Kolejny kurs właśnie zakończyłam – certyfikat wskazuje na poziom B2. Jest się z czego cieszyć, chociaż do dobrej znajomości angielskiego droga jeszcze daleka. Na mój kolejny mały językowy sukces miała duży wpływ Pracownia Edukacji i Coachingu dostosowując terminy kursu do moich wyjazdów szkoleniowych, a gdy trzeba było organizując pracę zdalną.

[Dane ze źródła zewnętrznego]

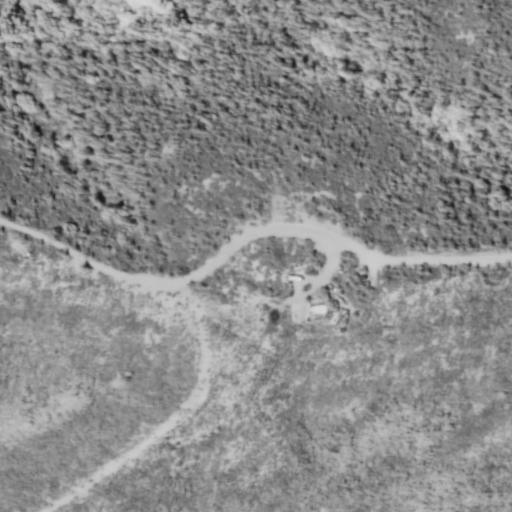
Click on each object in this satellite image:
road: (244, 234)
building: (313, 251)
road: (318, 273)
building: (317, 296)
building: (317, 310)
building: (336, 317)
road: (177, 418)
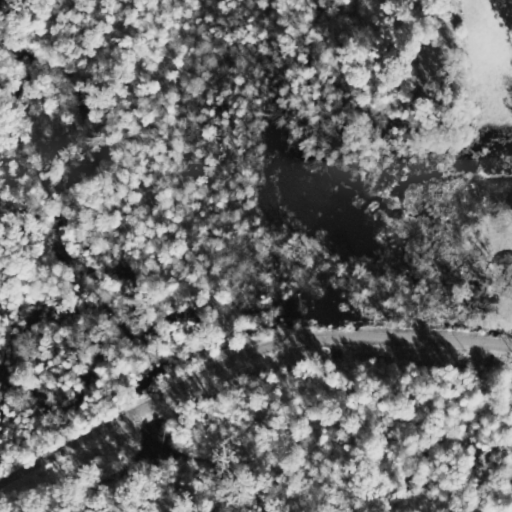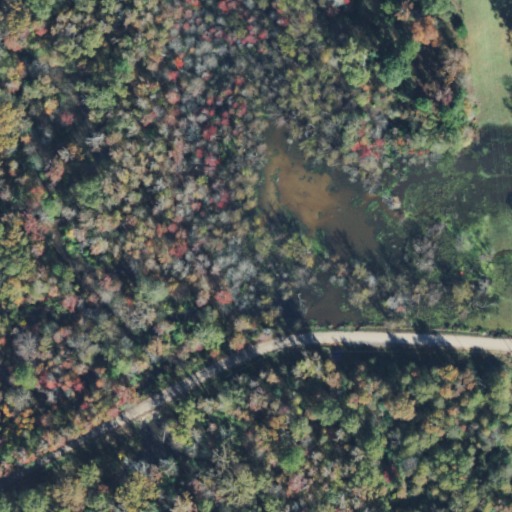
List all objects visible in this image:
road: (249, 396)
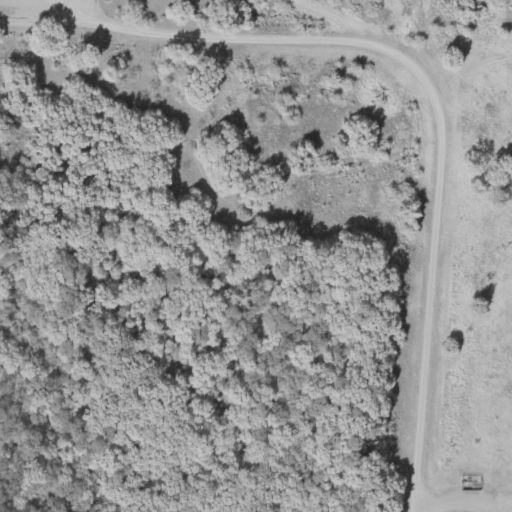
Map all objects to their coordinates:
road: (424, 77)
road: (454, 504)
road: (503, 509)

Wiem już też, że nawet jeśli jest się pewnym swoich preferencji, warto skorzystać z dobrych rad i wypróbować nowe sposoby uczenia się. Dla mnie odkryciem było skuteczne uczenie się języka angielskiego indywidualnie.

 

PODSUMOWANIE

Zdecydowanie uważam, że Szybki Angielski doprowadził mnie do takiego poziomu znajomości języka, jakiego nigdy wcześniej nie posiadałam. Wiem już, że warto szukać swojego preferowanego sposobu pracy i być bardzo cierpliwym, a chwilowe zwątpienia zdarzają się wszystkim uczącym się.

Jak oceniam ten sposób uczenia się? Co uważam za zalety szybkiego angielskiego, a co za ewentualne wady?

ZALETY

  • efektywne (i atrakcyjne) metody pracy podczas zajęć stacjonarnych uwzględniające uczenie się polisensoryczne,
  • możliwość wypróbowania różnych form pracy: indywidualnej lub grupowej dostosowując ją  do indywidualnych potrzeb.

WADY

  • platforma online nie jest do końca atrakcyjna, a czasami korzystanie  z niej jest nawet utrudnione np. z telefonu,
  • w tej metodzie, jak w innych, można odczuć spadki motywacji do uczenia się, dlatego warto mieć tego świadomość i komunikować trenerce swoje problemy.

Czy i Ty uczysz się języka obcego? Jakie masz niezawodne patenty? Co możesz podpowiedzieć uczącym się? Zapraszam do dyskusji.